So all we need to show is that $T'$ can prove every true $Σ_1$-sentence over $T'$, where truth is with respect to the standard model (i.e. the structure of finite strings from the alphabet $\{a,b\}$). Since such a sentence has a constant term witness, it clearly suffices to show that $T'$ can prove every true sentence over $T'$ with only bounded quantifiers. This can be done by converting it to prenex normal form $E$ (while keeping the bounded quantifiers) with matrix in disjunctive normal form, and then inducting on the number of quantifiers.
If $E$ has no quantifiers, all the terms are constants and it is easy to check that $T'$ proves $E$ using (1),(2),(3),(4),(6) for inequalities.
Note that if $E$ has quantifiers, the bound for the first quantifier must be a constant term.
If $E$ is $∃x{⊆}m\ ( \ P(x) \ )$ for some constant term $m$ and predicate $P$ over $T'$, then there is a term witness $k$, so $T'$ proves $k ⊆ m$ (as it is witnessed by just an equality) and also proves $P(k)$ (since it is true and has fewer quantifiers than $E$), and hence proves $E$.
If $E$ is $∀x{⊆}m\ ( \ P(x) \ )$ for some constant term $m$ and predicate $P$ over $T'$, then we need the key fact that $T'$ proves $∀x{⊆}m\ ( \ \bigvee_{k{⊆}ι(m)} x = τ(k) \ )$, where $ι(m)$ is the interpretation of $m$ and $τ(k)$ is the standard term representing string $k$ (i.e. built from $0,S_a,S_b$).
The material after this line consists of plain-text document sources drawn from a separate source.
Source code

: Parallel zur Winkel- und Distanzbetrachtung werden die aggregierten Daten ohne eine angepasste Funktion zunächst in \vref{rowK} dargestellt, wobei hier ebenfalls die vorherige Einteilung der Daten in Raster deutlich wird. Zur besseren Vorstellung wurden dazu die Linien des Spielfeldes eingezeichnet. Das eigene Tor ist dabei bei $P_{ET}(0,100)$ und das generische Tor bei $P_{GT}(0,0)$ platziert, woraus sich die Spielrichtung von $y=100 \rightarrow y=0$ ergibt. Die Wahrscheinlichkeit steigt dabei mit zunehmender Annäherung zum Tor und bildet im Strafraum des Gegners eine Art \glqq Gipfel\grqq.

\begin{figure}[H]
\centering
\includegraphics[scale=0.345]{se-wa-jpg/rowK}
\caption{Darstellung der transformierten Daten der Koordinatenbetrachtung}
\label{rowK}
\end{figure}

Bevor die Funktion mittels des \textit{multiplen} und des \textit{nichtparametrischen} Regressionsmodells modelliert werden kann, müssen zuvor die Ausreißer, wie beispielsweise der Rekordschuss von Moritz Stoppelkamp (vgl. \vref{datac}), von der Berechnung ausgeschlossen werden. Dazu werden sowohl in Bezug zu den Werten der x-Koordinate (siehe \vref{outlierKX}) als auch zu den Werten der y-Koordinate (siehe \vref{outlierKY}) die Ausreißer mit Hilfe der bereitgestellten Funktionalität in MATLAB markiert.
Given that fact, $T'$ proves $E$ because $T'$ proves $P(τ(k))$ for every $k⊆ι(m)$ (since $P(τ(k))$ is true and has fewer quantifiers than $E$).
The key fact can be proven via induction over the length of $m$, and this is where we finally need (5'). Note that we can use (3),(4) to prove equality between $m$ and its standard form, so we can assume that $m$ is a standard term. Take any $x ⊆ m$. Let $t,u$ be such that $(t+x)+u = m$. If $m$ is $0$, then we are done since $(t+x)+u = 0$ implies $u = 0$ by (5'),(4),(2), which implies $t+x = 0$ by (3) and hence similarly $x = 0$. So we can assume $m$ is not $0$. Then $m$ must be $S_s(n)$ for some term $n$ and $s∈\{a,b\}$. If $u = 0$, then $t+x = n+s$ by (3), so $x = v+s$ for some $v$ by (5'),(4),(6), and hence $t+v = n$ by (4),(1), yielding $v ⊆ n$ by (3). If $u ≠ 0$, then $u = w+s$ for some $w$ by (5'),(4),(6), and hence $(t+x)+w = n$ by (4),(1), yielding $x ⊆ n$. In either case, we can invoke the induction since $n$ is shorter than $m$.